(To-do item):
With the pictures set aside, return the lines below exactly, beginning at the first and ending at the line containing "appearance, making it suitable for spaces".

━━━━━━

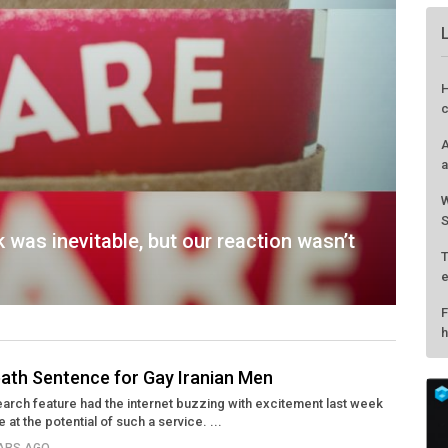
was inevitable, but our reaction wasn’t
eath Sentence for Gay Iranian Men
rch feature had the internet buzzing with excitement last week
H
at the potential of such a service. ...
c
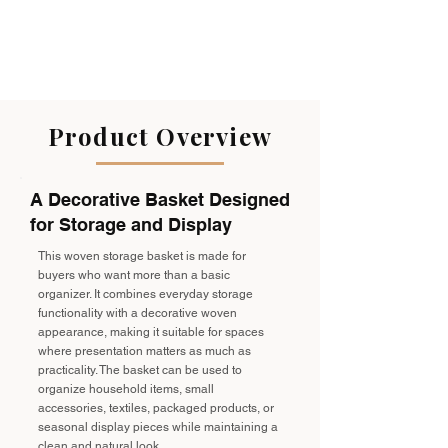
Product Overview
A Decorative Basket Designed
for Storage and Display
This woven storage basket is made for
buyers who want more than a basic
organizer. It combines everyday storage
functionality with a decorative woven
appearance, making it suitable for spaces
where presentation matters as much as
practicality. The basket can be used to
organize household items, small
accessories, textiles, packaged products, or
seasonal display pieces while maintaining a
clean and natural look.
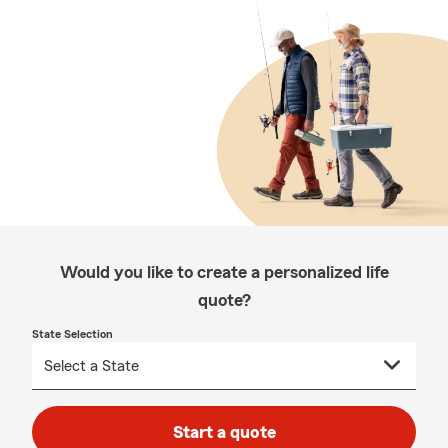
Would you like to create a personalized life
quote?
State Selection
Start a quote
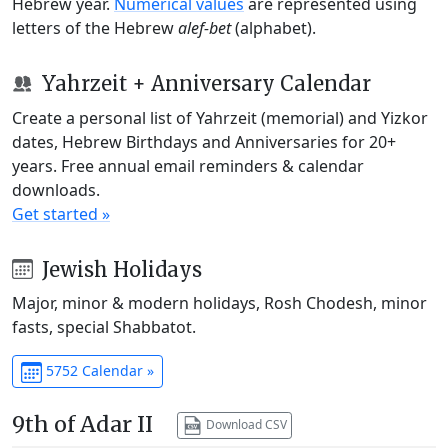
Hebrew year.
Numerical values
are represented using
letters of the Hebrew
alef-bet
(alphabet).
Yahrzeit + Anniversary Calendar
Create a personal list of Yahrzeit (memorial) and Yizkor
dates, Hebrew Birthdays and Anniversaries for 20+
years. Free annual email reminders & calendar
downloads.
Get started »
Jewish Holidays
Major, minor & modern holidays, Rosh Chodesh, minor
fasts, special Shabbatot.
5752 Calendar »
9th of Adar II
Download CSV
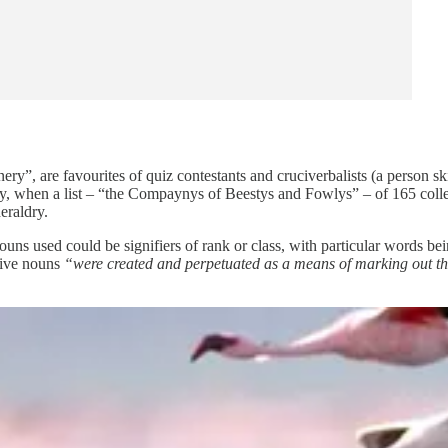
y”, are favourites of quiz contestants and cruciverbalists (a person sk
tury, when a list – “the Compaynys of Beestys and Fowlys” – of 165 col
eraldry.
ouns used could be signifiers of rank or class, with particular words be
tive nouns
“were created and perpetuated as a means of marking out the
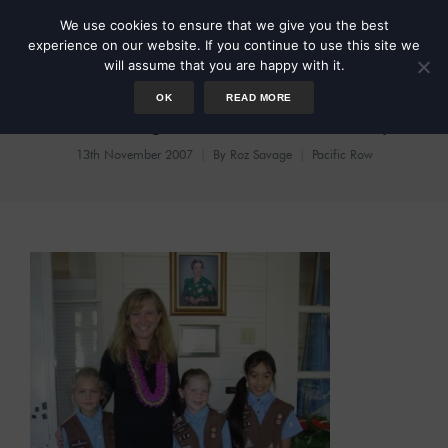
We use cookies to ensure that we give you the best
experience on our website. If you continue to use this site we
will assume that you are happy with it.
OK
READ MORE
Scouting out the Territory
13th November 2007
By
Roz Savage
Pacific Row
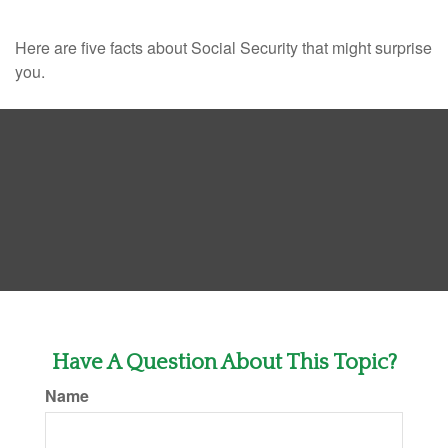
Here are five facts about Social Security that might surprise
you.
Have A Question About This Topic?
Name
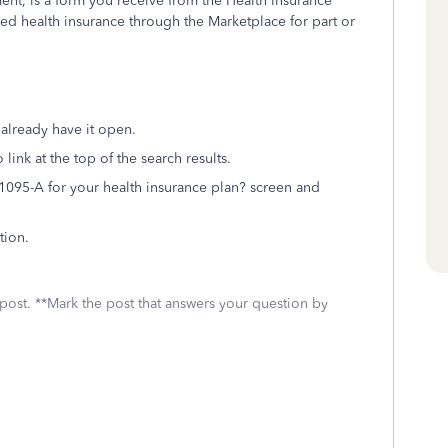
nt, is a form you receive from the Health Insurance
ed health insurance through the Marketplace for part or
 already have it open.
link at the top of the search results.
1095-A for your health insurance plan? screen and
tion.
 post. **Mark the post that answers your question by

━━━━━━

(Expected answer):
was inevitable, but our reaction wasn’t
eath Sentence for Gay Iranian Men
rch feature had the internet buzzing with excitement last week
H
at the potential of such a service. ...
c
Product Overview
A Decorative Basket Designed
for Storage and Display
This woven storage basket is made for
buyers who want more than a basic
organizer. It combines everyday storage
functionality with a decorative woven
appearance, making it suitable for spaces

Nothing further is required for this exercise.